提示文 -
レンタカー屋さんで無料でいただいた観光ガイドには「彩花菜館(さかなかん)」とあります。
名前だけ見ても美味しいお魚が期待できそう。 -
道の駅いぶすき「さかなかん」。
レストランは2階です。
あ~~、お腹空いた。
お店の人に、何か美味しいお魚を食べさせてくださいと言うと、今日は海が時化て魚は何も入荷していないんだとの返事。
え~っ!では何ができますか?
そうだな、メンチカツとかコロッケとか・・・。 -
すっかりお魚モードでスタンバイしている私のお腹は拒否態勢。
夫に、もう少し別なところをを探しましょうと提案するも、
「これから探すのは面倒だからそれでいいじゃないか」と。
仕方がない、お店の人に聞くとお蕎麦はできるとのことなので、私はお蕎麦で我慢します。
小皿に入ったトロロはお店の人の好意です。

課題の目標 -
道の駅いぶすきでの食事を綴った提示文を、一字一句変えずに全文引用してください。 提示文だけを手がかりにして取り組んでください。

抜粋リスト -

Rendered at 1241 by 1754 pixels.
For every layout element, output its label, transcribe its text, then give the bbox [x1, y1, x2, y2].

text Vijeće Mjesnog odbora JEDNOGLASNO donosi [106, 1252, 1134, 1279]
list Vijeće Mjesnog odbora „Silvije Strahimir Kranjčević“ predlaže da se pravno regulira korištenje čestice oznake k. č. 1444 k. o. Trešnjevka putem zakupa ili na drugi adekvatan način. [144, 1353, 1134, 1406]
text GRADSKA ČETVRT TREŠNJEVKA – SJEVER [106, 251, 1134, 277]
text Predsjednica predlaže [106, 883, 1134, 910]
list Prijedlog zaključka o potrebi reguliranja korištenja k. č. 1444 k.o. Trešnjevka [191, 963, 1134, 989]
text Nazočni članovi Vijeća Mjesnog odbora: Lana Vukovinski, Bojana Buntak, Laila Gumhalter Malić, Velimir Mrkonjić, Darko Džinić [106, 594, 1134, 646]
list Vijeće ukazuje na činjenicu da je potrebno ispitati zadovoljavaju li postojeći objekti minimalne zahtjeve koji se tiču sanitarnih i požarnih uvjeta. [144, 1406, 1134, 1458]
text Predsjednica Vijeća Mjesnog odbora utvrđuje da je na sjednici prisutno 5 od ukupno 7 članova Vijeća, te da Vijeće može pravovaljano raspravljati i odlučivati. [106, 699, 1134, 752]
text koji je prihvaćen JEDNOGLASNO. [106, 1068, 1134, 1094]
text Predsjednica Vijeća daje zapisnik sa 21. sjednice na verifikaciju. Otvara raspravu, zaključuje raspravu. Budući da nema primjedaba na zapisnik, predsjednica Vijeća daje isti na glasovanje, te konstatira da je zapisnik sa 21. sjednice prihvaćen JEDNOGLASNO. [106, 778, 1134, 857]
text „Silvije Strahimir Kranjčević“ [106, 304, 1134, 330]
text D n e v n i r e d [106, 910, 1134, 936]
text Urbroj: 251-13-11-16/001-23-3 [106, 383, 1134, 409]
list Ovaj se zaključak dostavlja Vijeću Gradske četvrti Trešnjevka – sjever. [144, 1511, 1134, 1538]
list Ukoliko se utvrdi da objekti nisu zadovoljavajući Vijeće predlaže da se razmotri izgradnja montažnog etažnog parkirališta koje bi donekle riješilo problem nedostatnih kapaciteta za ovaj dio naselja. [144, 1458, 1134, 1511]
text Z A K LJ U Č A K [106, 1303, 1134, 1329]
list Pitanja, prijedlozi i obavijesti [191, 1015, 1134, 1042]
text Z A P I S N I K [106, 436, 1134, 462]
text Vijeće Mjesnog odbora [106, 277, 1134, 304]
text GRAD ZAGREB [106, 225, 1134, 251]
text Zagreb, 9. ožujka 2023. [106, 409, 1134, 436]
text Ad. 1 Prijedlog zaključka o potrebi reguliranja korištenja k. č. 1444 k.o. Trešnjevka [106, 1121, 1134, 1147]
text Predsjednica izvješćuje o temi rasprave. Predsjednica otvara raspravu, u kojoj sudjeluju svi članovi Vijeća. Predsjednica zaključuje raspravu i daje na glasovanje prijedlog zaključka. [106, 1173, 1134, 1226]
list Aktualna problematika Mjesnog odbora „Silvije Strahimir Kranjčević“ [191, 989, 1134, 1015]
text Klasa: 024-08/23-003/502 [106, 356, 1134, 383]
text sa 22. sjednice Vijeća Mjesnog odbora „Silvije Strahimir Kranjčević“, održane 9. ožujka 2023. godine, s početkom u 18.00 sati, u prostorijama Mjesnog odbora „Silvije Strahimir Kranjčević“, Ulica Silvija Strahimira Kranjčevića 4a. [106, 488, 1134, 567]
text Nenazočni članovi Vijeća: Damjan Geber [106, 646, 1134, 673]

出力結果 -
レンタカー屋さんで無料でいただいた観光ガイドには「彩花菜館(さかなかん)」とあります。
名前だけ見ても美味しいお魚が期待できそう。 -
道の駅いぶすき「さかなかん」。
レストランは2階です。
あ~~、お腹空いた。
お店の人に、何か美味しいお魚を食べさせてくださいと言うと、今日は海が時化て魚は何も入荷していないんだとの返事。
え~っ!では何ができますか?
そうだな、メンチカツとかコロッケとか・・・。 -
すっかりお魚モードでスタンバイしている私のお腹は拒否態勢。
夫に、もう少し別なところをを探しましょうと提案するも、
「これから探すのは面倒だからそれでいいじゃないか」と。
仕方がない、お店の人に聞くとお蕎麦はできるとのことなので、私はお蕎麦で我慢します。
小皿に入ったトロロはお店の人の好意です。